A Man Who Lives By Glimmering Ideals

Ari L. NoonanEditor's Essays

[img]1792|right|Jim Clarke||no_popup[/img]The rear end of Culver City’s plastic bag ban – aimed at small retailers – goes into effect tomorrow, and traditional persons across the region are shlumping about in a funk.

Environmentalists hovering in the background said that the cheers drowning out the boos are emanating from the marine life in all wet corners of Southern California. Their long endangered lives have been extended.

There is not anyone south of God who can verify the consistently untethered claims of environmentalists. However, it makes them feel better. And don’t you know that is why normal people were put on earth.

A sterling exception to my sensitive sarcasm is City Councilman Jim Clarke. He leads the kind of noble life to which many of us should aspire. I suggest soberly that Mr. Clarke spends less time in the confessional at St. Augustine’s than any other member of the parish.

He lives by a set of firmly held ideals that reliably lean progressive. Whether the matter is as controversial as killing plastic bags, marching for climate change, or as traditional as feeding the hungry, Mr. Clarke brings the same unflappable calm demeanor to the decision table. That quality is as rare as cars with running boards.
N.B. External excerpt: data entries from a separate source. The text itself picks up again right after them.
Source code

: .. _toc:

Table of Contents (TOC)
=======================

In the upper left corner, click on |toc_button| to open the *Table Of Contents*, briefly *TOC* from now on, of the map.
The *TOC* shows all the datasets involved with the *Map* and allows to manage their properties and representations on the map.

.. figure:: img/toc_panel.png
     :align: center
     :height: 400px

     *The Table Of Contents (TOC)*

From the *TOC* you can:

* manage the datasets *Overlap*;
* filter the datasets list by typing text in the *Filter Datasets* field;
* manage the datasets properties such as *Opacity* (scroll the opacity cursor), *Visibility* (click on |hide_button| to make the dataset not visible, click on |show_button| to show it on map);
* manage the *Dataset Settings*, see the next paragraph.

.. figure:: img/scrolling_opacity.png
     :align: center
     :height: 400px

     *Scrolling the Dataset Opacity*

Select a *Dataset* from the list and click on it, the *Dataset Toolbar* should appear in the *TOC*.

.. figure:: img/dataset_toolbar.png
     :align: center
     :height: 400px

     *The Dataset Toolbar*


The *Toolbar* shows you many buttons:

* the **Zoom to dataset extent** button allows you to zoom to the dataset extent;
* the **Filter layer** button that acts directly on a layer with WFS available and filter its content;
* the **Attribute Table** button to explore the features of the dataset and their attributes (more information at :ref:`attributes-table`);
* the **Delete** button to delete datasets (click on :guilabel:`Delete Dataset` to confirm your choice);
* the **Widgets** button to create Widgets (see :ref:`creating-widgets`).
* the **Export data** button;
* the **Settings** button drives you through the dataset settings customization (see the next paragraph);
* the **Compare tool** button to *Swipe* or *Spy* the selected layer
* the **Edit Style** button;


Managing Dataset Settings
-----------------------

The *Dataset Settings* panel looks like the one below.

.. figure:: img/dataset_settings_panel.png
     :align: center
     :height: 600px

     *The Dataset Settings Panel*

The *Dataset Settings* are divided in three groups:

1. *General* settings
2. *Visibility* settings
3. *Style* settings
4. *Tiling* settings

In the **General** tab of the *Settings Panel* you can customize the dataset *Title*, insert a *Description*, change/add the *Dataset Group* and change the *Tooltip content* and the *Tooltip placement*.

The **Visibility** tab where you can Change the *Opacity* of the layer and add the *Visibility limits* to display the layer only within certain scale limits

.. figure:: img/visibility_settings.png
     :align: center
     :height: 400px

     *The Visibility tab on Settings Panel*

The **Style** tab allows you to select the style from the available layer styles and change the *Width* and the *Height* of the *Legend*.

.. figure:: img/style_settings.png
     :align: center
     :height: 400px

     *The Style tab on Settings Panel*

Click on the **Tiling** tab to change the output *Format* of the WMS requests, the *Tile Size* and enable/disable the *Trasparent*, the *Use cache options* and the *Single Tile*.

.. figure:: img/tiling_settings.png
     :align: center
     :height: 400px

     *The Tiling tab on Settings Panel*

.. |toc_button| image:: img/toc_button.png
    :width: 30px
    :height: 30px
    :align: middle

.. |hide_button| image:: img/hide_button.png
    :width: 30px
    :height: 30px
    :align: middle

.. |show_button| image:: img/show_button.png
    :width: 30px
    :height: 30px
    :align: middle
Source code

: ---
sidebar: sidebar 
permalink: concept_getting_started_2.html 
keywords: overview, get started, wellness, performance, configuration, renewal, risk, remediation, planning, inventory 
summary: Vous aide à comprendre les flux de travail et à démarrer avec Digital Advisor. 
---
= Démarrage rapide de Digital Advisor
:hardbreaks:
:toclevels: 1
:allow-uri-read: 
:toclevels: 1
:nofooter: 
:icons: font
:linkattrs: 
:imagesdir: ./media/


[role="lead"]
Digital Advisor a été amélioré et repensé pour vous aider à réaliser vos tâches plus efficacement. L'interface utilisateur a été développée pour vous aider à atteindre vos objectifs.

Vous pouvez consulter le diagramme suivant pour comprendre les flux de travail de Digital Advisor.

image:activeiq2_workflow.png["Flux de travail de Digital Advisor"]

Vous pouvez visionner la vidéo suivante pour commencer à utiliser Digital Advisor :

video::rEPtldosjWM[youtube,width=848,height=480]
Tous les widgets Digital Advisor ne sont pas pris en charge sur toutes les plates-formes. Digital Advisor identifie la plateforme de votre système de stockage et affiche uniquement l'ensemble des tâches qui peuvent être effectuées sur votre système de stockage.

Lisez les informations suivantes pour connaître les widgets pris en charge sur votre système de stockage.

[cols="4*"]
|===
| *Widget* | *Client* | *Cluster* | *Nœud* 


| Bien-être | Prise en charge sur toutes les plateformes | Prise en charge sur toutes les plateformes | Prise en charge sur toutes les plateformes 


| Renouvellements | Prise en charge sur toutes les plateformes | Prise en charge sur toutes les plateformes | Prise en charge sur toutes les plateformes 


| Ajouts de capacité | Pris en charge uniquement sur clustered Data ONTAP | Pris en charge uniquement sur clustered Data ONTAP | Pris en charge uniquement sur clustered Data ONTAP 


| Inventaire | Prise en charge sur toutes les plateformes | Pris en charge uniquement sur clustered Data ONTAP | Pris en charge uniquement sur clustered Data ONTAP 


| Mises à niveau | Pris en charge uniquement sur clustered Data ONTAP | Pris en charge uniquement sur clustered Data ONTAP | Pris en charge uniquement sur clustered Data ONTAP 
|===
He believes that tomorrow will mark the opening of an historic era in Culver City. By his estimation, 30 percent of the plastic bags that dangerously fly from a consumer’s careless hands toward a body of water, original within the walls of small retailers.

Thirty years ago, a friend asked me, “If a rabbi followed you for seven days, how would he know you are a Jew?”

How would a private eye know that Mr. Clarke is a true environmentalist?

Follow him for seven days.

It’s in the Bag. No, It Isn’t.

As the Councilman tells the story, after dinner at a Culver City restaurant last evening, he wanted to take home leftovers. Offered his boxed food in a plastic bag, he declined the bag and walked out with the box of food under his arm. “I don’t need the plastic bag,” he said. “Just adds to environmental clutter.”

Unsuccessfully, I kept trying to catch him.

Earlier in the week, he shopped at Pet Smart, and the clerk offered to plastic bag his purchases. “No, thanks,”Mr. Clarke said, and left with them filling his arms.

At the supermarket, he admitted to putting veggies in plastic bags.

Gotcha, I thought, mercifully silently.

Wrong.

Mr. Clarke explained that when he gets home he drops them into the vegetable bin. When enough plastic bags accumulate, he returns them to his favorite supermarket where they are dropped into a recycling bin.

If he preaches softly, Mr. Clarke lives an idealistic life in stentorian tones, even, or especially, when no one is looking.